In the ChatNoir Compass post, which figure does the writer note is closest to the writer's own position on the political compass?

TEXT SHOWN:

——

The ChatNoir @GnChNr Compass


MycompassSome Algerian tweeples took the political compass test to find out where they would be on a (left/right, authoritarian/libertarian) plane. I did take that test several years ago and took it again some days ago with fellow tweeples. To my surprise (or not), my position didn’t change much in all these years. No conclusion implied but note how Gandhi is the closest to me.

This is a way for me to introduce a new compass which I named “The ChatNoir Compass”. I hope fellow Algeria blogger ChatNoir won’t mind and won’t sue me for intellectual property.

Those among you who follow Algeria’s exciting political life have probably read of the fierce debate which is taking place around the Algerian education ministry proposal/decision to use Algerian colloquial language or dardja in the early primary school years to make sure the pupils are not “shocked” when facing a new language (Modern Standard Arabic) which wouldn’t be their mother tongue. I leave it to you to check the Algerian and foreign press which reported about it. There are also many opinion articles and blog posts dealing with the topic. For once I decided to not react with a blog post as I had already shared my opinion about dardja in my Language and Belonging series.

I regret that most of the opinions I read or heard were based on the binary perspective I wrote about in my previous post. I will therefore not share any of them with the exception of Lameen Souag’s who wrote a sensible text. I encourage you to read it.

——

EXTRACTED DATA:
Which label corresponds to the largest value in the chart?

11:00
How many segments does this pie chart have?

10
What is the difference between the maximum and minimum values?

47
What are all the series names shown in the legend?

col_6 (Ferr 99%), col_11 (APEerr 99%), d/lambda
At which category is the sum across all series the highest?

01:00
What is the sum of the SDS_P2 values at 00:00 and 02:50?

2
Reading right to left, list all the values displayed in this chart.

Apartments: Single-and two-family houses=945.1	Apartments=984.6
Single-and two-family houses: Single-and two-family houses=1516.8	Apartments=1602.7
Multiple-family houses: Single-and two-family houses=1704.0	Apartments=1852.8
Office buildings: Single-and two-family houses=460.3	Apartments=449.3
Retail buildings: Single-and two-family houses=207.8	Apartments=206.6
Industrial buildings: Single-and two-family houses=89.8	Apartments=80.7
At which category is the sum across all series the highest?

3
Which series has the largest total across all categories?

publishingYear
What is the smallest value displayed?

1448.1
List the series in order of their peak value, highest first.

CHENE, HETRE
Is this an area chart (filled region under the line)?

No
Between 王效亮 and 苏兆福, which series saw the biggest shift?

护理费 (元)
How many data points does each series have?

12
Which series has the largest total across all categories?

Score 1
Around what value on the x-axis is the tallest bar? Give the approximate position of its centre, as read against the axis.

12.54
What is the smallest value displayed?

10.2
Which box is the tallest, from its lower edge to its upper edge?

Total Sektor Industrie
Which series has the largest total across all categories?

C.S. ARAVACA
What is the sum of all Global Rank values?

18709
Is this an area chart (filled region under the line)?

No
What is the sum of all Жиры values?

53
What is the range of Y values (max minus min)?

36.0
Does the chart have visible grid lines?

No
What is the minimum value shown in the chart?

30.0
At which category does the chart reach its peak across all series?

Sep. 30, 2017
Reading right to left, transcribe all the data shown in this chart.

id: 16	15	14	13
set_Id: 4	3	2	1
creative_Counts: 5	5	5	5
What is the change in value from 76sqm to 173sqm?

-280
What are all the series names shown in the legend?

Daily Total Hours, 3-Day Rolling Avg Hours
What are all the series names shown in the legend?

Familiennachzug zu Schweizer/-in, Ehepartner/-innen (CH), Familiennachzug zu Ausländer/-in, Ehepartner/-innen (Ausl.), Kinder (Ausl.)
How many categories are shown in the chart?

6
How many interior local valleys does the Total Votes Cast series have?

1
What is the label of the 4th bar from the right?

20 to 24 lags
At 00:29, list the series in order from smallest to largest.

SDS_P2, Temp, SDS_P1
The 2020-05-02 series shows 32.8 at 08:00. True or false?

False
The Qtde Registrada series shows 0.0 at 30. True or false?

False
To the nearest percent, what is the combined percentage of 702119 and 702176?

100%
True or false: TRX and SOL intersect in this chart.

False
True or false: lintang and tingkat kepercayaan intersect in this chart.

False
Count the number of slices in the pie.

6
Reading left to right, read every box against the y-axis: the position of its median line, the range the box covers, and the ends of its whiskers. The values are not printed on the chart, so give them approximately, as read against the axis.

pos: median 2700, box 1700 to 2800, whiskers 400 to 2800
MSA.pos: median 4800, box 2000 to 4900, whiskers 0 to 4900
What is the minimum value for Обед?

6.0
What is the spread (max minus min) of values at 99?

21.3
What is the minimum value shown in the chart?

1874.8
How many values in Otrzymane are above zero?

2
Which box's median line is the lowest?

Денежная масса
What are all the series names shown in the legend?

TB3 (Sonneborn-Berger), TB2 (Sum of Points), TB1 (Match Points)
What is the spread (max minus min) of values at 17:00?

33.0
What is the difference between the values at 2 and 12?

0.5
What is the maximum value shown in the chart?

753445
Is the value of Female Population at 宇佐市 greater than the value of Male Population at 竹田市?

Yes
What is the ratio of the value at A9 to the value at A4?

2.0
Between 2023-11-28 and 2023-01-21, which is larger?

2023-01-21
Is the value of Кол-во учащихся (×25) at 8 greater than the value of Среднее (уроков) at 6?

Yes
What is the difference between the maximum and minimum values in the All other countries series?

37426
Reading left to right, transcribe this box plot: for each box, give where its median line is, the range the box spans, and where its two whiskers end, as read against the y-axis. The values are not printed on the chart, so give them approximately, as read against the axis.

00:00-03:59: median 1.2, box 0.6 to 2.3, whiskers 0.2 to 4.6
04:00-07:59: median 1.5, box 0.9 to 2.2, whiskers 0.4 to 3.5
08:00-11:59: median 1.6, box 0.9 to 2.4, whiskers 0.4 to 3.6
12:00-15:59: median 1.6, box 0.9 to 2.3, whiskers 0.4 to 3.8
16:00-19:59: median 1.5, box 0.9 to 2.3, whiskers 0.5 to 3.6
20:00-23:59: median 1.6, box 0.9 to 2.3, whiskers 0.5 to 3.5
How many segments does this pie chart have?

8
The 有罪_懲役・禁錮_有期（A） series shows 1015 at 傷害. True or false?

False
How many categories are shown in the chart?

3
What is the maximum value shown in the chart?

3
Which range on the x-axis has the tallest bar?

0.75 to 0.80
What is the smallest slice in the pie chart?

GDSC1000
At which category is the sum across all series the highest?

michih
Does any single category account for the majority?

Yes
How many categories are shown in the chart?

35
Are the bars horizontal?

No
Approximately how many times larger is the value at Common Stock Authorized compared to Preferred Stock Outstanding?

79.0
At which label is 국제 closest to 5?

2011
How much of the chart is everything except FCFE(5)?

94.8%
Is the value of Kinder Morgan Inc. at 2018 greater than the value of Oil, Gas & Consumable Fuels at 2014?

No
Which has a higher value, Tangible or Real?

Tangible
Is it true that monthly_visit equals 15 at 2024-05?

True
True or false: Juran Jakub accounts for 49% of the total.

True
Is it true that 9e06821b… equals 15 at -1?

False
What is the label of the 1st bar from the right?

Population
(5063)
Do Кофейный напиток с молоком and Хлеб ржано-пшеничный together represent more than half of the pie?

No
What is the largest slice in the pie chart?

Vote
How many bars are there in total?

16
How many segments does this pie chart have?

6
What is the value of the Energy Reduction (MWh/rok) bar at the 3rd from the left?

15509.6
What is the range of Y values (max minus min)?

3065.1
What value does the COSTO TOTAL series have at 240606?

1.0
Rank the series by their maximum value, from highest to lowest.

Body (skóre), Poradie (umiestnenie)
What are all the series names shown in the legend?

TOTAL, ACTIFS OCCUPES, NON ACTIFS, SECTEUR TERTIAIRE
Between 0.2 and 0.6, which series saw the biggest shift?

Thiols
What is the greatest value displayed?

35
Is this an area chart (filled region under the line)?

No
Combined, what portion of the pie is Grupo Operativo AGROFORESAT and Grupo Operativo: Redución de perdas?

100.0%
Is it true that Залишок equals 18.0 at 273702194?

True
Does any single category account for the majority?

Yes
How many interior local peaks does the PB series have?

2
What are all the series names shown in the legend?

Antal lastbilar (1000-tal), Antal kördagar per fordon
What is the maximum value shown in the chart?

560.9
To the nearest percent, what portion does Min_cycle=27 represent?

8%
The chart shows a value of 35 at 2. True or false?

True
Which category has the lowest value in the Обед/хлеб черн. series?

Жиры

——

SOLUTION FOR THIS PROBLEM: Gandhi